#### ЗАДАНИЕ 1:
Продублируйте строки из списка данных ниже, начиная со строки со словами «Быстрая доставка» и заканчивая последней строкой списка. Картинки в ответ не включайте.
--*--
«Но Он-то даром срока не даёт...»

 

Автор: Сергей Шелковый

 

/seshel.ucoz.ru/

 

 

Вся биография поэта Васыля Борового – в его непридуманных стихах. В его воистину народных песнях – откровениях, инвективах и плачах – подлинная хронология страшного времени, выпавшего на долю поэта и каторжанина, и на долю его, – да нет, нашего с ним! – народа.

В не придуманных, а выдохнутых самой душой словах запечатлены, словно документальные чёрно-белые кадры дрожащей и рвущейся ленты, картины чёрно-серо-багровых удушливых десятилетий, в недрах которых, будто бы по остаточной Божьей воле, не живут, но выживают из последних сил люди. Там движутся фигуры фантасмагорические и очень узнаваемые, там сопротивляются небытию до последней своей минуты человеческие существа, обречённые Молохом бесчеловечной системы на почти неизбежную гибель. Сказать ещё прямее – там опознаёмся мы сами, наши кровно родные, близкие и любимые. Вот, где неотвратимо: «возлюби ближнего твоего...» Ибо в этих вывернутых наизнанку беспросветных пространствах «жалеть» – и означает «любить». Иного просто не оставлено никому по ту сторону жестокости.

И вот свидетельство Борового, из самых первых рук, о нём самом и о совсем ещё недавней судьбе тысяч и миллионов его соотечественников:

 

Судилище в подвале. Полутьма.

В крестах решёток, ёжится тюрьма.

Судья Рогожкин, жилистый, горбатый,

пилой скрежещет, ржавой и щербатой,

скрипя-читая. А ведь надо, чтоб

гром-приговор взрывал темницы гроб.
--*--
#### ЗАДАНИЕ 2:
Перепишите из статьи о стихах Васыля Борового кусок, начиная со слов «И вот свидетельство» и заканчивая словами «в подвале. Полутьма.».

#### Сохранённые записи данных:
--*--
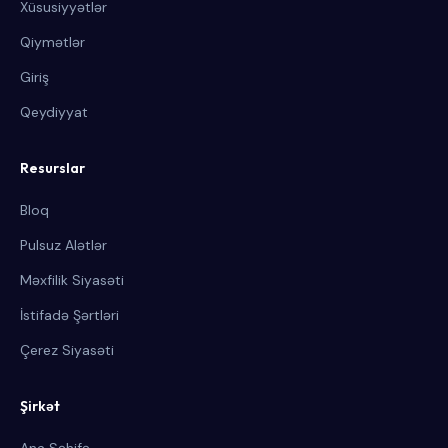
Xüsusiyyətlər
Qiymətlər
Giriş
Qeydiyyat
Resurslar
Bloq
Pulsuz Alətlər
Məxfilik Siyasəti
İstifadə Şərtləri
Çerez Siyasəti
Şirkət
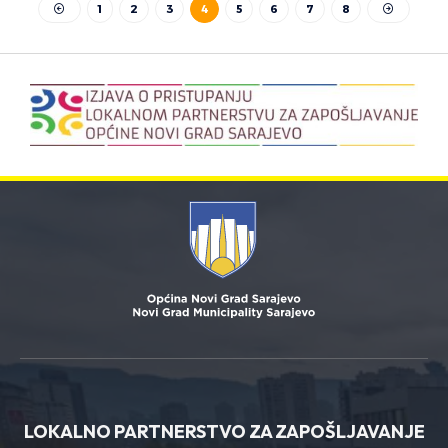
1
2
3
4
5
6
7
8
LOKALNO PARTNERSTVO ZA ZAPOŠLJAVANJE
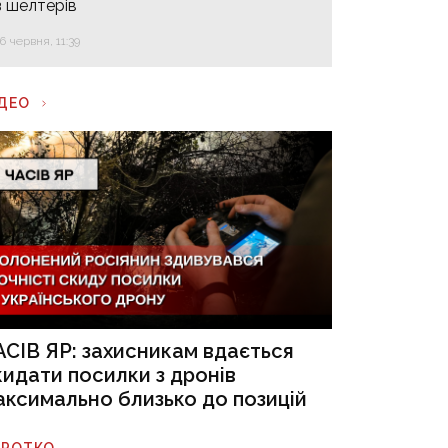
з шелтерів
16 червня, 11:39
ІДЕО
АСІВ ЯР: захисникам вдається
кидати посилки з дронів
аксимально близько до позицій
ОРОТКО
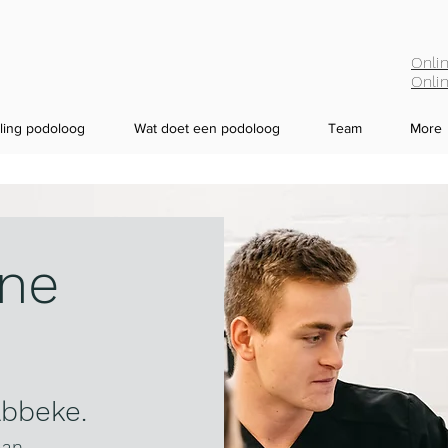
Onli
Onlin
ling podoloog
Wat doet een podoloog
Team
More
rne
abbeke.
aan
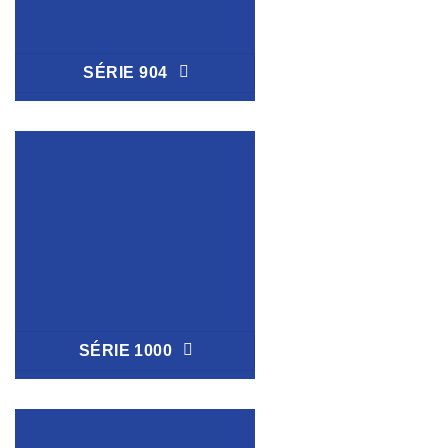
SÉRIE 904
SÉRIE 1000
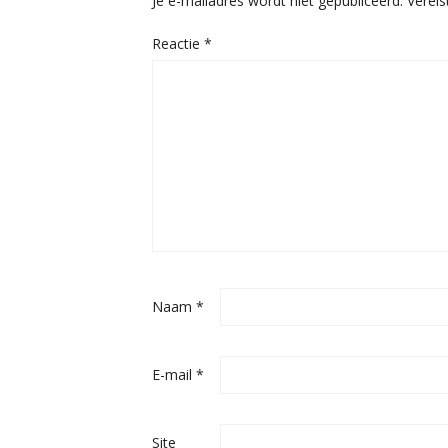
Je e-mailadres wordt niet gepubliceerd.
Verei
Reactie
*
Naam
*
E-mail
*
Site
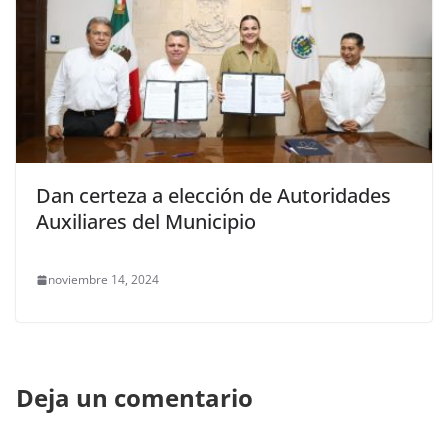
Dan certeza a elección de Autoridades
Auxiliares del Municipio
noviembre 14, 2024
Deja un comentario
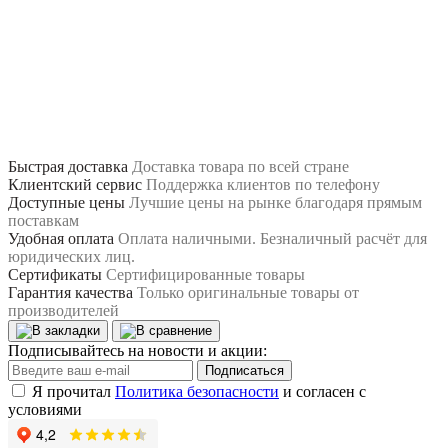
Быстрая доставка
Доставка товара по всей стране
Клиентский сервис
Поддержка клиентов по телефону
Доступные цены
Лучшие цены на рынке благодаря прямым
поставкам
Удобная оплата
Оплата наличными. Безналичный расчёт для
юридических лиц.
Сертификаты
Сертифицированные товары
Гарантия качества
Только оригинальные товары от
производителей
Подписывайтесь на новости и акции:
Подписаться
Я прочитал
Политика безопасности
и согласен с
условиями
--*--
#### ОЖИДАЕМЫЙ ОТВЕТ 1:
Быстрая доставка
Доставка товара по всей стране
Клиентский сервис
Поддержка клиентов по телефону
Доступные цены
Лучшие цены на рынке благодаря прямым
поставкам
Удобная оплата
Оплата наличными. Безналичный расчёт для
юридических лиц.
Сертификаты
Сертифицированные товары
Гарантия качества
Только оригинальные товары от
производителей
Подписывайтесь на новости и акции:
Подписаться
Я прочитал
Политика безопасности
и согласен с
условиями

#### ОЖИДАЕМЫЙ ОТВЕТ 2:
И вот свидетельство Борового, из самых первых рук, о нём самом и о совсем ещё недавней судьбе тысяч и миллионов его соотечественников:

 

Судилище в подвале. Полутьма.